The merged business will be called PlayStudios following the completion of the deal and will remain listed on Nasdaq under the new ticker symbol ‘MYPS.’
Chairman Jim Murren, formerly Chairman and CEO of MGM Resorts International, and co-CEOs Dan Fetters and Edward King, formerly Managing Directors of Morgan Stanley, are heading the management team of Acies.
PlayStudios is headed by Andrew Pascal, founder, chairman, and CEO, who, along with his new founder-led management team, will continue to lead the merged company.
Deal expected to close during Q2 2021
The deal was approved by each company’s board of directors, with the go-ahead now expected by Acies’ shareholders. The agreement, which is scheduled to conclude during the second quarter of 2021, also relies on some regulatory approvals being issued.
Pascal said: “From our inception, we set out to create wonderfully compelling games that were free-to-play and offered real-world rewards.
“We’ve now demonstrated the positive, long-term impact of this value proposition with our current portfolio of apps, and we’re poised to carry that success into new products and new game genres.
“Becoming a public company and securing the resources and support of key institutional investors will enable us to accelerate our growth as we launch new products, pursue new acquisition opportunities, and scale up our unique playAwards loyalty program.”
The acquisition entails an enterprise value of $1.1 billion, or 2.5x estimated 2022 sales of $435 million, or 12.3x pro forma adjusted EBITDA of $90 million, for PlayStudios.
At least 89.1 million ACAC common stock shares and up to $150 million in cash will be considered for PlayStudios.
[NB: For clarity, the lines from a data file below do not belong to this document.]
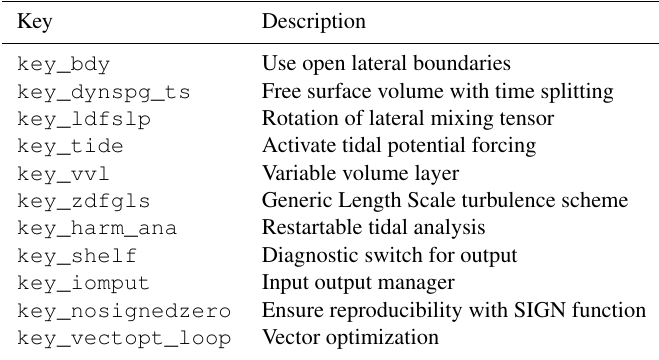
Table 2. Compilation keys for AMM15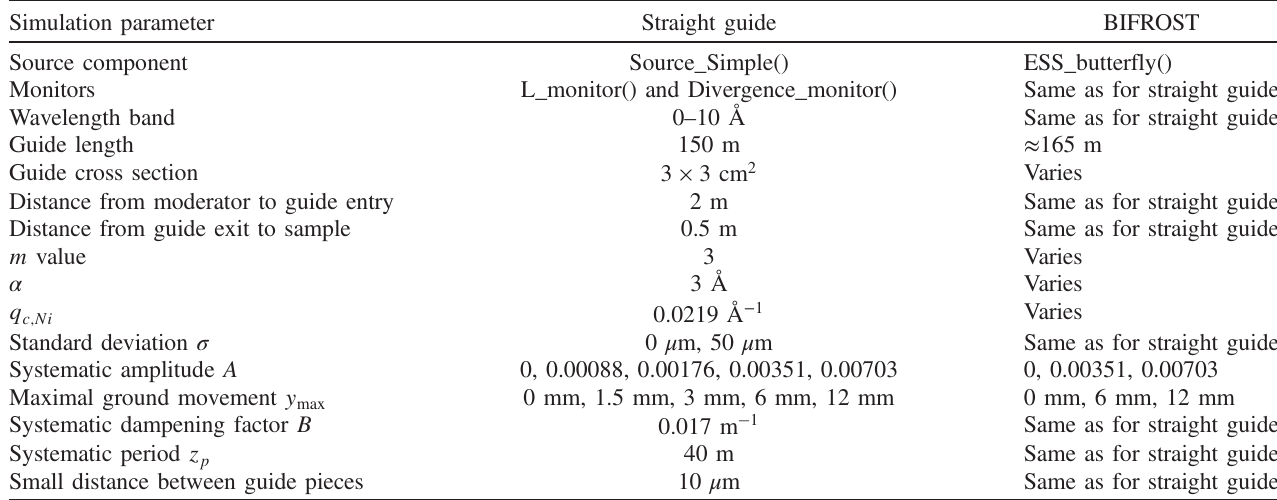
TABLE I. Simulation specifications for models 1, 2 and 3 on the straight guide, and for model 3 on the BIFROST guide. For a more detailed overview of the geometry of the BIFROST guide see Fig. 8.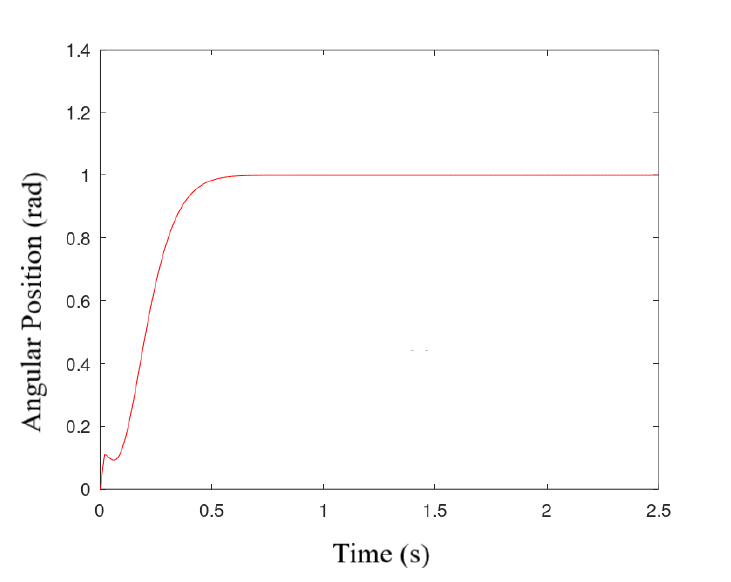
Figure 13. Rigid joint simulated controller.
Furthermore, the funds and accounts operated by BlackRock, ClearBridge Investments, Neuberger Berman Funds and MGM Resorts International are the leading participants in the $250 million PIPE, at a price of $10 per share of Acies’ common stock immediately prior to the closing of the deal.
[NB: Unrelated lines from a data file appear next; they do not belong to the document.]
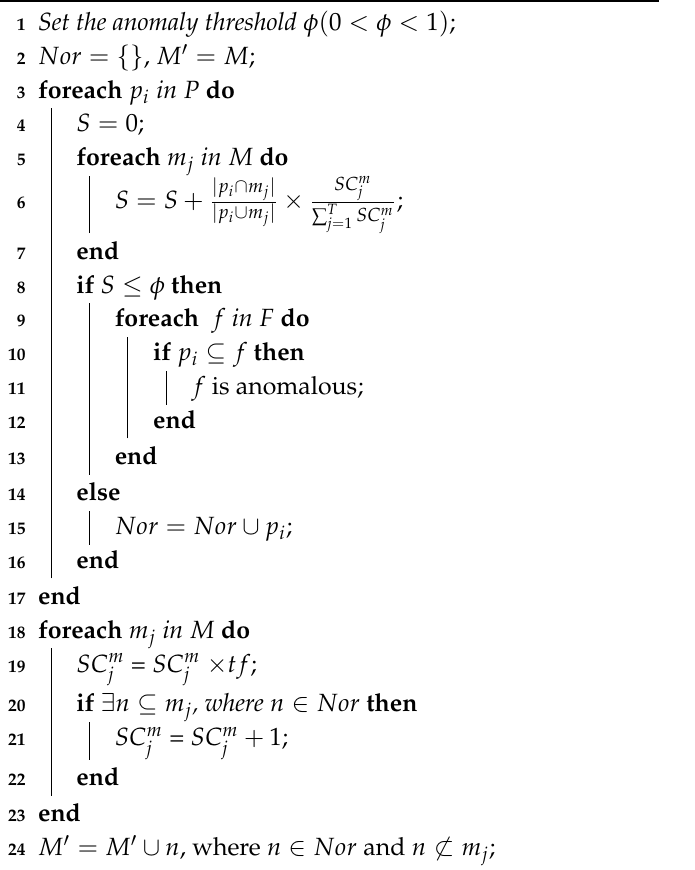
Algorithm 3: Anomaly detection and model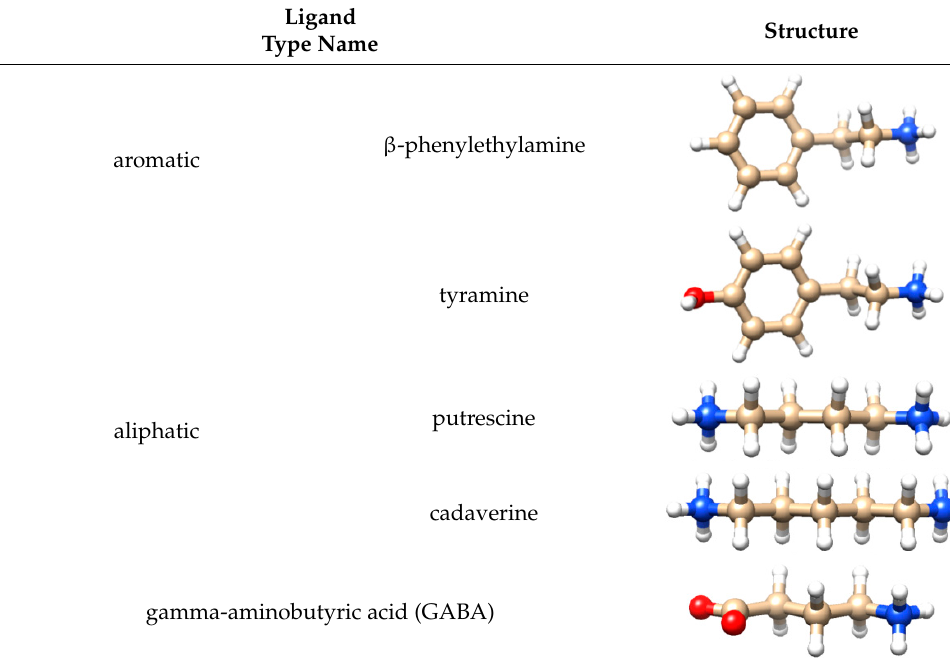
Table 8. Calculation options for the human TAAR1 and TAAR6 receptor models with Asp amino acid residues included in the binding pocket.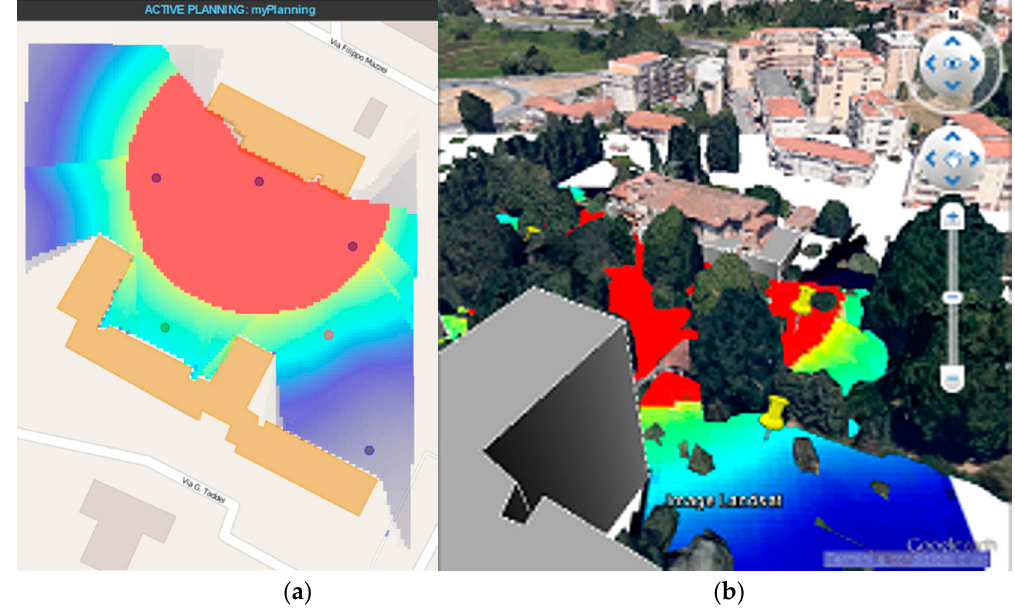
Figure 5. 2D graphical display of the computed field radiated by one of the nodes ( a ) that can be superimposed to Google Earth image of the area ( b ).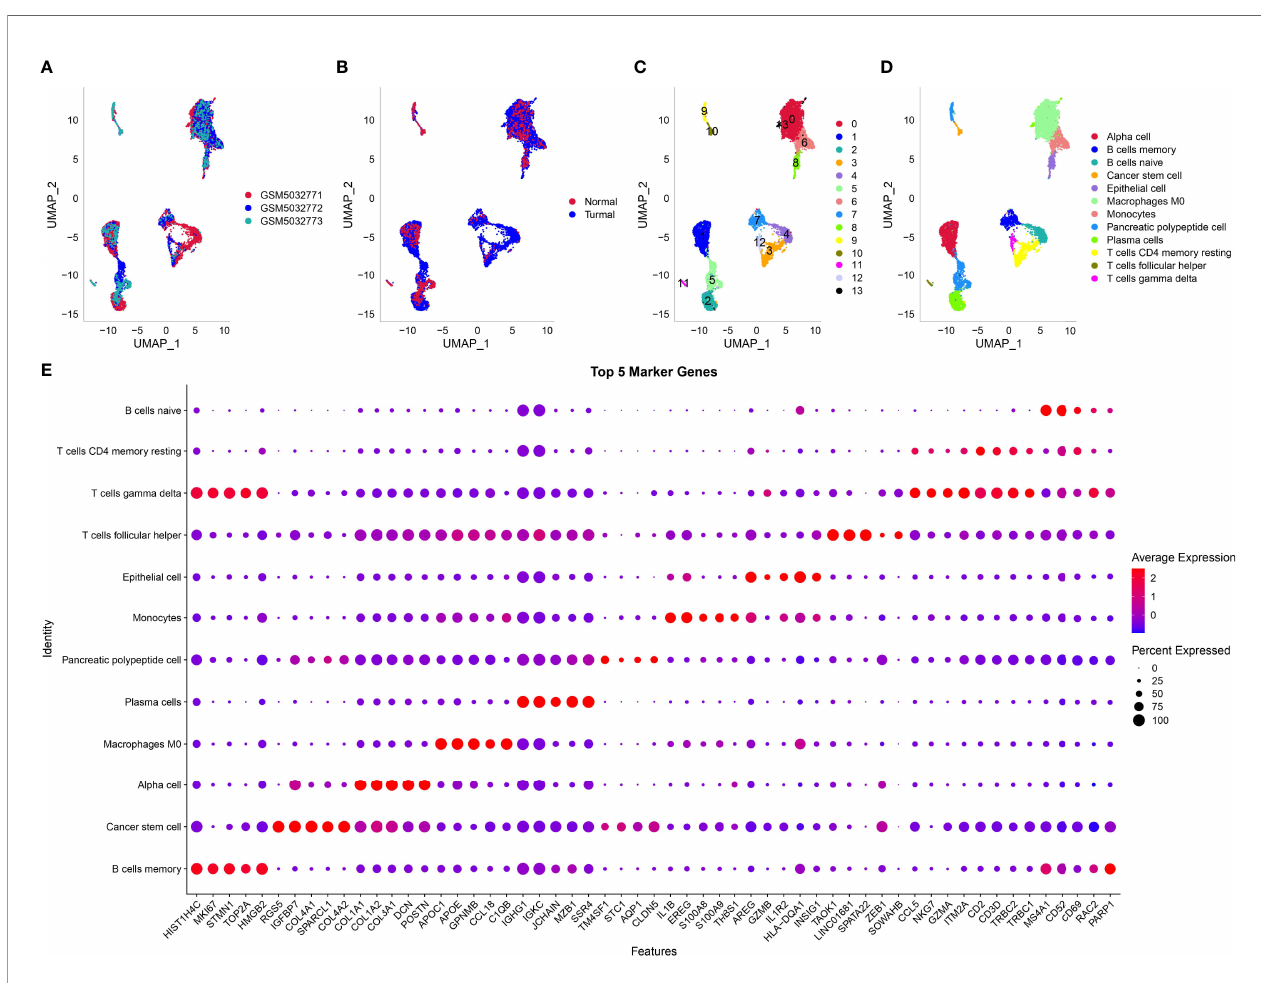
FIGURE 1 | Dimensionality reduction and subgrouping of single cells. (A) UMAP plot of three samples including GSM5032771, GSM5032772, and GSM5032773. (B) UMAP plot of normal and tumoral samples. (C) UMAP plot of cell subgrouping. (D) UMAP plot of cell type de fi nition. (E) The top fi ve enriched markers of 12 cell types. Horizontal axis indicated markers and vertical axis indicated cell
The company is projected to have approximately $290m of cash and a public equity currency after giving effect to the deal to speed up the growth strategies of PlayStudios, which include expanding product creation and acquisitions of other gaming and related businesses.
PlayStudio shareholders percentage
Upon closure, and assuming that none of the public stockholders of Acies elect to redeem their shares, current shareholders of PlayStudios are expected to own 64 percent of the combined entity, the sponsors of Acies are expected to own 3 percent, PIPE participants 18 percent, and public stockholders 15 percent.
“Within today’s vast and growing games market, PlayStudios is unique in offering their audience the opportunity to play for fun and earn for real. They know how to make engaging and enduring games, and stand apart in having harnessed the power of a robust and full-featured loyalty program,” commented Murren.
“The focus is now to take PlayStudios platform and super-charge its growth. We have abundant initiatives, including targeted, strategic acquisitions; an expansion of the rewards program into new categories such as sports entertainment; and the exploration of opening the playAwards platform under a loyalty-as-a-service model. We look forward to leveraging Acies’ M&A knowledge and broad relationships for the benefit of PlayStudios and its shareholders.”